▶ **TASK BRIEF**
Lay out the lines of the items as a Markdown table with the columns No. and Text, starting at the line containing "## 14. refactor: extract" and running through the final line of the items, both included. Number the rows and leave out blank lines.

• • • • • • •

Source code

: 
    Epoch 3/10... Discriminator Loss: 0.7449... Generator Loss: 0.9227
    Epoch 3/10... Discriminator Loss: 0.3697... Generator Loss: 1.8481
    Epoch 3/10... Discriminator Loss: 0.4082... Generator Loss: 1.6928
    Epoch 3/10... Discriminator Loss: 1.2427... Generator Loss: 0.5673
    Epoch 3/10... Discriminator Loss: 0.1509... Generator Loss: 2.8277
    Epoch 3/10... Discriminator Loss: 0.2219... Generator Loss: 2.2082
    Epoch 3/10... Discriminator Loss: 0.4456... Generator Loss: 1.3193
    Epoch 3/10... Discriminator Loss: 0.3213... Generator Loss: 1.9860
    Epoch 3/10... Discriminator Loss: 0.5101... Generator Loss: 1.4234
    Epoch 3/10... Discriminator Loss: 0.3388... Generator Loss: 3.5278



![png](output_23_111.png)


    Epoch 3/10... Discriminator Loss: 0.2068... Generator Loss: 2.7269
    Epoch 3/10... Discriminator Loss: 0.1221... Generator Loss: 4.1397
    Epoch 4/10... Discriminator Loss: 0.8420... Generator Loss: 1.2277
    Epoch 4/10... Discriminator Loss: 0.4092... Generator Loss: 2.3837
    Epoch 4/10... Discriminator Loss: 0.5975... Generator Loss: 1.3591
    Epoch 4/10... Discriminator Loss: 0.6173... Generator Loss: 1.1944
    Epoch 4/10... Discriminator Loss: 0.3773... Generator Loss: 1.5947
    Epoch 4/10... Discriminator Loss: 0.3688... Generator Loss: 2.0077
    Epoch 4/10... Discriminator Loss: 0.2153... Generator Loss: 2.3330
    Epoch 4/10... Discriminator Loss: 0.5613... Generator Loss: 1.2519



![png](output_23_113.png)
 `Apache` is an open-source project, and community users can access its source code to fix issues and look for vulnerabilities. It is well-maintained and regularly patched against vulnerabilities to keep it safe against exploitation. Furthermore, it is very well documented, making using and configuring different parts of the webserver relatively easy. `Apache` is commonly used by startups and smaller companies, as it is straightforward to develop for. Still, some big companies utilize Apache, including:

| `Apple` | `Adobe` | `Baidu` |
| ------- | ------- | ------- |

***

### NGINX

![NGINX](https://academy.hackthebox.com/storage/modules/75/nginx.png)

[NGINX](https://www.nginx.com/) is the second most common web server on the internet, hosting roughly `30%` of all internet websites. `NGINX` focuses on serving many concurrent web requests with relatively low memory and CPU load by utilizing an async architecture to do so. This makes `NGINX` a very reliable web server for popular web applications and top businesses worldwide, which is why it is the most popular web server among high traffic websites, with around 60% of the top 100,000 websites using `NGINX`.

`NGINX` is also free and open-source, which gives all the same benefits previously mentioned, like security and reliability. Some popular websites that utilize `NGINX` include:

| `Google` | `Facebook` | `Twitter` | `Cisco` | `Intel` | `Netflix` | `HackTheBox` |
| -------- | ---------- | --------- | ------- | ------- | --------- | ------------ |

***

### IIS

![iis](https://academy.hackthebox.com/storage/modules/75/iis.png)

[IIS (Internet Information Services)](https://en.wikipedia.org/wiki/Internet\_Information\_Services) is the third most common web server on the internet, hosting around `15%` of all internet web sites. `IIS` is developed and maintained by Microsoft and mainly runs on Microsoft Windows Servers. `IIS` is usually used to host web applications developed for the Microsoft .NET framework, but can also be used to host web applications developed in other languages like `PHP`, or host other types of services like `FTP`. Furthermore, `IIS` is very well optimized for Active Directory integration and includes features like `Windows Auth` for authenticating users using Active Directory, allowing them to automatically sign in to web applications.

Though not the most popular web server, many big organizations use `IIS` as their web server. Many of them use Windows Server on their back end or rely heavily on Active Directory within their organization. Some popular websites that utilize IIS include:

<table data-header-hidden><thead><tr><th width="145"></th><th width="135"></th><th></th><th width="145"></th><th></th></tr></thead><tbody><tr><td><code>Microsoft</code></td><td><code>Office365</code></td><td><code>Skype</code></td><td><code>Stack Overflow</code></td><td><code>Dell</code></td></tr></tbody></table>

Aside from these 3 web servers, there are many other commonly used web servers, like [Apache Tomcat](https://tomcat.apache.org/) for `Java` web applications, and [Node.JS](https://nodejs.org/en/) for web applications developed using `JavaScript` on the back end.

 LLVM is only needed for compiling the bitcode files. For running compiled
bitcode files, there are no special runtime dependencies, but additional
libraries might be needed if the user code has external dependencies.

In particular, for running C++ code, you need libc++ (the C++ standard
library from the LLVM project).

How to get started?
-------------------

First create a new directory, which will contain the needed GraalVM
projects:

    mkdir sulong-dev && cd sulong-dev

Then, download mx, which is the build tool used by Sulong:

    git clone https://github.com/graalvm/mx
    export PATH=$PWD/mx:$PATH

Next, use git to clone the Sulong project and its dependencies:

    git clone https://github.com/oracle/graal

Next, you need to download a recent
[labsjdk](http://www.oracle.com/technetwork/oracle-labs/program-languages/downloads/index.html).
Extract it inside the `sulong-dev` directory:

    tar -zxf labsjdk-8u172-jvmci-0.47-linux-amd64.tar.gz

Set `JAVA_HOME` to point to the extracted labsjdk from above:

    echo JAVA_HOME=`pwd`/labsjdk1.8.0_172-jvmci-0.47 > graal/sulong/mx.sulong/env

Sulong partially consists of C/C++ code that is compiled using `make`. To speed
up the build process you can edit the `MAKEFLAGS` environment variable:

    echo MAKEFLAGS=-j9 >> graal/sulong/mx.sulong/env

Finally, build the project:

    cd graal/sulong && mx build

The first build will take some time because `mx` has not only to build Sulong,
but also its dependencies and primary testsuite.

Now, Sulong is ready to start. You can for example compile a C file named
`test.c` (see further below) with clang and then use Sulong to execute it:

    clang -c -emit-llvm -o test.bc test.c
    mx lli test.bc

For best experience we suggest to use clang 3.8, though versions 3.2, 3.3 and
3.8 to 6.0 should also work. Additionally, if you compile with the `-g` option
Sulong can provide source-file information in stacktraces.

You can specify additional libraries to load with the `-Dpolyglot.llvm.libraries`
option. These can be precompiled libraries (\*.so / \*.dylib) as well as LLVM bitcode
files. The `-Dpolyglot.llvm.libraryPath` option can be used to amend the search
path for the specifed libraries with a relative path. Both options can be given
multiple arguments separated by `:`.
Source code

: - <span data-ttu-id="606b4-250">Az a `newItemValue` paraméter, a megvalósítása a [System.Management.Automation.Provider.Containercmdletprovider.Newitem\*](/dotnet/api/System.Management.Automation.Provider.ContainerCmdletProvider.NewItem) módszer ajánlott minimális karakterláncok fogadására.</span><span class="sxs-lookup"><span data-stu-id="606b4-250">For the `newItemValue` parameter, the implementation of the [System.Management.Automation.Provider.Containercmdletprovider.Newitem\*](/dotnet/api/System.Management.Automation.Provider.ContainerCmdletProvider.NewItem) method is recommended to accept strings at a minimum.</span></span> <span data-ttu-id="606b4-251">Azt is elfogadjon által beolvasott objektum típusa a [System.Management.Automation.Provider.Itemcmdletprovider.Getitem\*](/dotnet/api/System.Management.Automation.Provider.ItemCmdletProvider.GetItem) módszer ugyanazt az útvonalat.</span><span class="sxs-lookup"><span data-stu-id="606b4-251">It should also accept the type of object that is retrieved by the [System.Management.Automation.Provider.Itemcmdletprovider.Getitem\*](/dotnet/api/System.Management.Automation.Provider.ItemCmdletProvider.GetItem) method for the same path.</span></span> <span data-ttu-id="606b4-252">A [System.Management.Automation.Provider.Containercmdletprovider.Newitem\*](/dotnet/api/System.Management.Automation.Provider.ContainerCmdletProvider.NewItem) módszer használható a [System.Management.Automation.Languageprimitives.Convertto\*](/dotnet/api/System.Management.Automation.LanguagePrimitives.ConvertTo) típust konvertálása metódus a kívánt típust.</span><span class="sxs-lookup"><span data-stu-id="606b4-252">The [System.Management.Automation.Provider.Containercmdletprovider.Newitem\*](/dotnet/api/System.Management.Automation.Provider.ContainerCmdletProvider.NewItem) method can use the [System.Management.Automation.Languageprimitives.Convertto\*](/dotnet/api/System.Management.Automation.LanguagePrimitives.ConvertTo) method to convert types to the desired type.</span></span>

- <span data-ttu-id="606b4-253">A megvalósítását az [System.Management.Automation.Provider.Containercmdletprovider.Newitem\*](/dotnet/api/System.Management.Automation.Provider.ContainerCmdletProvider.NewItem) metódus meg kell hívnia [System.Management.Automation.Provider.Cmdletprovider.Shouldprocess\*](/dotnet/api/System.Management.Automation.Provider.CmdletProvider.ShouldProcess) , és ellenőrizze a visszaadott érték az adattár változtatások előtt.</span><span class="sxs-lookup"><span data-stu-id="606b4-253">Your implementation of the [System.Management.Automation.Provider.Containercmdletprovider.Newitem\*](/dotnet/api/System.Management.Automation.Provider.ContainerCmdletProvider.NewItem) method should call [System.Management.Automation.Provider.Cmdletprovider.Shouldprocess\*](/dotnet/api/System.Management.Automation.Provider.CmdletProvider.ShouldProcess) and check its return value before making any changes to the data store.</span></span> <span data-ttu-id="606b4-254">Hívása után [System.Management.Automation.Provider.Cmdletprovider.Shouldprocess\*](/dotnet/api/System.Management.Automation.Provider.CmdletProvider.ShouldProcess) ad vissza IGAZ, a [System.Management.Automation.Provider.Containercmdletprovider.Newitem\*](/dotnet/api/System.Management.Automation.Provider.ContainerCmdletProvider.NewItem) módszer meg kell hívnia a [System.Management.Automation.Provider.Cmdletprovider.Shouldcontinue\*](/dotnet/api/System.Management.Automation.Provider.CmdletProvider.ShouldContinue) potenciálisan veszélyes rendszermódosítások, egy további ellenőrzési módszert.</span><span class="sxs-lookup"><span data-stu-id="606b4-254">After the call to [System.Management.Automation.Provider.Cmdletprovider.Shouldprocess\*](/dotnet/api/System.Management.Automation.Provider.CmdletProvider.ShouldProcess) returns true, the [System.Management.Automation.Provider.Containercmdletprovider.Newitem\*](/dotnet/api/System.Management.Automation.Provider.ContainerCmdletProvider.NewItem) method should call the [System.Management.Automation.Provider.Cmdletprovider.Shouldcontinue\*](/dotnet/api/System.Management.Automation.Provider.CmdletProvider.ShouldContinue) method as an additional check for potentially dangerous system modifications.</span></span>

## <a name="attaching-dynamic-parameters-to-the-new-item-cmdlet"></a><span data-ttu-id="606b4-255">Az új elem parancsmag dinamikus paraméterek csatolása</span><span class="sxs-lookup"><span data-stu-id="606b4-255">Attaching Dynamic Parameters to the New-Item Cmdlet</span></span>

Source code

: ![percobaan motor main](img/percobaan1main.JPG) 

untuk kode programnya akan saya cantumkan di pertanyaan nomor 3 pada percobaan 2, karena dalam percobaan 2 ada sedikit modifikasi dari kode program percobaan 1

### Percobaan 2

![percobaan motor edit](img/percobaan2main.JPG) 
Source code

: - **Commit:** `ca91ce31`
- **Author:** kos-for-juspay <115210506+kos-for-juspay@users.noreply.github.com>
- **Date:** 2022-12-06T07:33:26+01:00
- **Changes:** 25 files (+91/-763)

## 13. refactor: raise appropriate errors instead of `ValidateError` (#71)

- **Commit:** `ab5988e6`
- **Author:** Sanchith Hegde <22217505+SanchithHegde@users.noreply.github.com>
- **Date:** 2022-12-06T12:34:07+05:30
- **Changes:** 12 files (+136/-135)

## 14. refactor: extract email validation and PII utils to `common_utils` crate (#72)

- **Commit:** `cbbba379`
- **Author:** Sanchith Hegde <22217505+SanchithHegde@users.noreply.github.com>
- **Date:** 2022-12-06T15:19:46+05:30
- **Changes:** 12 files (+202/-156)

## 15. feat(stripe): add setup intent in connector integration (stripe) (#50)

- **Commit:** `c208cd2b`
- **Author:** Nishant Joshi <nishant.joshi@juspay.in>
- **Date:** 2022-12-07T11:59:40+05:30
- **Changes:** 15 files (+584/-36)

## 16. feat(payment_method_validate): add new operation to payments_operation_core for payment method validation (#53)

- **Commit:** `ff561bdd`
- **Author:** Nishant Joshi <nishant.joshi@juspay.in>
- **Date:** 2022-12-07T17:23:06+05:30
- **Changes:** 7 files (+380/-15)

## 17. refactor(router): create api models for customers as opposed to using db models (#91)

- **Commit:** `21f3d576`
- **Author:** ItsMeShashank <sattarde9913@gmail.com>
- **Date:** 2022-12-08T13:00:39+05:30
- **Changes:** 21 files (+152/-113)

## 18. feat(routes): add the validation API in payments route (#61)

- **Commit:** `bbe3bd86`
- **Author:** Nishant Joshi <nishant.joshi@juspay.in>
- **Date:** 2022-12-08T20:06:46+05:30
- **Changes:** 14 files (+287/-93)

• • • • • • •

▶ **THE ANSWER**
| No. | Text |
|---|---|
| 1 | ## 14. refactor: extract email validation and PII utils to `common_utils` crate (#72) |
| 2 | - **Commit:** `cbbba379` |
| 3 | - **Author:** Sanchith Hegde <22217505+SanchithHegde@users.noreply.github.com> |
| 4 | - **Date:** 2022-12-06T15:19:46+05:30 |
| 5 | - **Changes:** 12 files (+202/-156) |
| 6 | ## 15. feat(stripe): add setup intent in connector integration (stripe) (#50) |
| 7 | - **Commit:** `c208cd2b` |
| 8 | - **Author:** Nishant Joshi <nishant.joshi@juspay.in> |
| 9 | - **Date:** 2022-12-07T11:59:40+05:30 |
| 10 | - **Changes:** 15 files (+584/-36) |
| 11 | ## 16. feat(payment_method_validate): add new operation to payments_operation_core for payment method validation (#53) |
| 12 | - **Commit:** `ff561bdd` |
| 13 | - **Author:** Nishant Joshi <nishant.joshi@juspay.in> |
| 14 | - **Date:** 2022-12-07T17:23:06+05:30 |
| 15 | - **Changes:** 7 files (+380/-15) |
| 16 | ## 17. refactor(router): create api models for customers as opposed to using db models (#91) |
| 17 | - **Commit:** `21f3d576` |
| 18 | - **Author:** ItsMeShashank <sattarde9913@gmail.com> |
| 19 | - **Date:** 2022-12-08T13:00:39+05:30 |
| 20 | - **Changes:** 21 files (+152/-113) |
| 21 | ## 18. feat(routes): add the validation API in payments route (#61) |
| 22 | - **Commit:** `bbe3bd86` |
| 23 | - **Author:** Nishant Joshi <nishant.joshi@juspay.in> |
| 24 | - **Date:** 2022-12-08T20:06:46+05:30 |
| 25 | - **Changes:** 14 files (+287/-93) |